Add pleasuring your prostate to skills you probably didn’t know you could learn in college.

This is Sex Week at the Ivy League’s prestigious Brown University.

One of the workshops the university is offering is called “The Ultimate Guide to Prostate Pleasure.”

Others include:

  • “Fornication 101″
  • “Dirty Talk”
  • “Queering the Toybox”
  • “Sex Week Finale: Lace and Leather Burlesque Show”

The description of “The Ultimate Guide to Prostate Pleasure” asks, “Are you curious about prostate play?” It promises to “give you all the info you need to see for yourself why more men and their partners are discovering how much fun prostate stimulation can be.”

It is taught by Charlie Glickman, author of “The Ultimate Guide to Prostate Pleasure: Erotic Exploration for Men and their Partners.”

Glickman will discuss “tips for easy and pleasurable anal penetration, prostate massage, which toys work best for prostate fun, pegging, combining prostate pleasure with other kinds of sex, and much more.”

“Fornication 101″ is taught by “a certified sexologist” who explores “ejaculation, petting kitties, putting condoms on with your mouth, anal adventures, G-spot stimulation, and sexual positions.”

“Dirty Talk” helps attendees “learn ways to build consent with your partners and hookups, and how to best express yourself to discover common ground with those you’re into. Oh, and did we mention free sex toys?”

“Queering the Toybox” offers “an interactive workshop on sex toys.”

It will “introduce you to new technologies in the world of sex toys.”

“Curious about eco-friendly items, or products that remember your preferences through integrated microchips? Perhaps you’ve heard about teledildonics, toys designed specifically for queer people, or insertables made out of moonstone. … With a focus ‘queering’ as a technological, political, and personal move, we’ll talk about how to engage our sexualities and identities in the pursuit of pleasure objects that are held to higher standards and turn normative spaces on their head.”

“Sex Week Finale: Lace and Leather Burlesque Show” is apparently self-descriptive.

Another workshop may be just for those with an advanced understanding of modern academic jargon.

“The Guilty Feminist” looks at “the meaning and application of feminism in policy (particularly around transgender and genderqueer, gender-variant inclusivity and fluidity through disrupting binaried understanding of gender as the predicate for rights and protections.)”

Sex Week events run at Brown from March 11-17 and are paid for by the student activities office, according to Campus Reform.

For the current academic year at Brown, undergraduate tuition is just over $55,000.

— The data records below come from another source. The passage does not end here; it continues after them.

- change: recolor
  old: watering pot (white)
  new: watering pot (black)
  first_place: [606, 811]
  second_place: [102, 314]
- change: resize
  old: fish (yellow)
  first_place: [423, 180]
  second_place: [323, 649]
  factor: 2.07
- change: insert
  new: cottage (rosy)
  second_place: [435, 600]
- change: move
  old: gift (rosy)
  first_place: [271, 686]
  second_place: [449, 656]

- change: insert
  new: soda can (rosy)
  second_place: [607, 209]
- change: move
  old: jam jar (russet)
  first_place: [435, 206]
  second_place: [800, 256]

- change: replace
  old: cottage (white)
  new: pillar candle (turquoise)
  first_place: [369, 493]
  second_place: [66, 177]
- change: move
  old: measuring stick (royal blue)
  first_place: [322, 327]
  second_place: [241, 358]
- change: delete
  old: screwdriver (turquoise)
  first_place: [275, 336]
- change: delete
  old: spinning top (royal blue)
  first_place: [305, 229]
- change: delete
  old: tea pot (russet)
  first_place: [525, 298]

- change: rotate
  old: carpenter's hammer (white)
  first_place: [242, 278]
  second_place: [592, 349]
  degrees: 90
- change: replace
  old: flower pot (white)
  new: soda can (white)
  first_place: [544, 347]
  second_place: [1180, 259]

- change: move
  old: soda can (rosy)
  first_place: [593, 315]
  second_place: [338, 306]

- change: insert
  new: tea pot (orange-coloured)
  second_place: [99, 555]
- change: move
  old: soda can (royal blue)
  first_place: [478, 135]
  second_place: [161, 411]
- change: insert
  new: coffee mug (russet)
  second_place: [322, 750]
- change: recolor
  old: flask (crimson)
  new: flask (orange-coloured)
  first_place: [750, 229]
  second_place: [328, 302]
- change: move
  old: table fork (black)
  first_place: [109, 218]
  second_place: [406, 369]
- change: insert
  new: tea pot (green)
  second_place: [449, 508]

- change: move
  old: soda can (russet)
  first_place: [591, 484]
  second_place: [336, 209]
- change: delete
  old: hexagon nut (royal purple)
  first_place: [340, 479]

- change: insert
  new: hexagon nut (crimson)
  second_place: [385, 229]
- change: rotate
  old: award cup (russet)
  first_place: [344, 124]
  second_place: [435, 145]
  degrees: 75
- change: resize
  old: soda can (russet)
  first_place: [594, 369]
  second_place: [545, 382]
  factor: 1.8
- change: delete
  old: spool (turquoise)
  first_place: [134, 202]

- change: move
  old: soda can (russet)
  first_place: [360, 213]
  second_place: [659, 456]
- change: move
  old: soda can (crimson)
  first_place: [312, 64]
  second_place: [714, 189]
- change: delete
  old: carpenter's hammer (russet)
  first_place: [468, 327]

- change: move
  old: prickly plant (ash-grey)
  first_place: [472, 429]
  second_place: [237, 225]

Just last month, WND reported the University of Chicago left little to the imagination with its Sex Week schedule, hosting a number of eye-opening workshops including “Great Oral Sex with Tea Time and Sex Chats,” “Anal 101,” “The Perfect Vagina,” “Sex Ed for Kids” and a play titled “Genitalia the Musical.”

As WND has reported, Sex Week at the University of Tennessee in April will feature a lesbian bondage expert who wants to show students “how to turn up the heat on our own sex drives.”

Also featured, a sex talent show.

Other workshops include:

  • “Getting Laid”
  • “Loud and Queer”
  • “Golden Condom Scavenger Hunt”
  • “Concepts of Virginity”
  • “How Many Licks Does It Take…”
  • “Sex Ed That Just Can’t Wait – Lunch with Planned Parenthood”
  • “From a Rocky Bottom to a Rocky Top”
  • “Transgender Sexuality 101”
  • “Sex in the Dark”
  • “Steamy: How to Write About Sex and Poetry Performance”
  • “Middle East & Sexuality”
  • “Drag Show”

WND also reported on this year’s sex-fest at Yale University.

Yale appears to have started the trend on college campuses with its first Sex Week in 2002. This year, it held a shortened Sex Weekend at the beginning of March, perhaps due to bad publicity.

Nathan Harden’s book “Sex and God at Yale” describes “perversity among the Ivy and ideology gone wild as the upper echelon of academia is mired in nothing less than a full-fledged moral crisis.”

During the “Sex: AM I Normal” workshop at Yale this year more than half of the participants said they had experienced “consensual pain” during intercourse.

Twelve percent filmed themselves during sex.

Nine percent reported accepting money for sex.

Six percent had fantasies about their fathers.

Three percent admitted to having sex with an animal.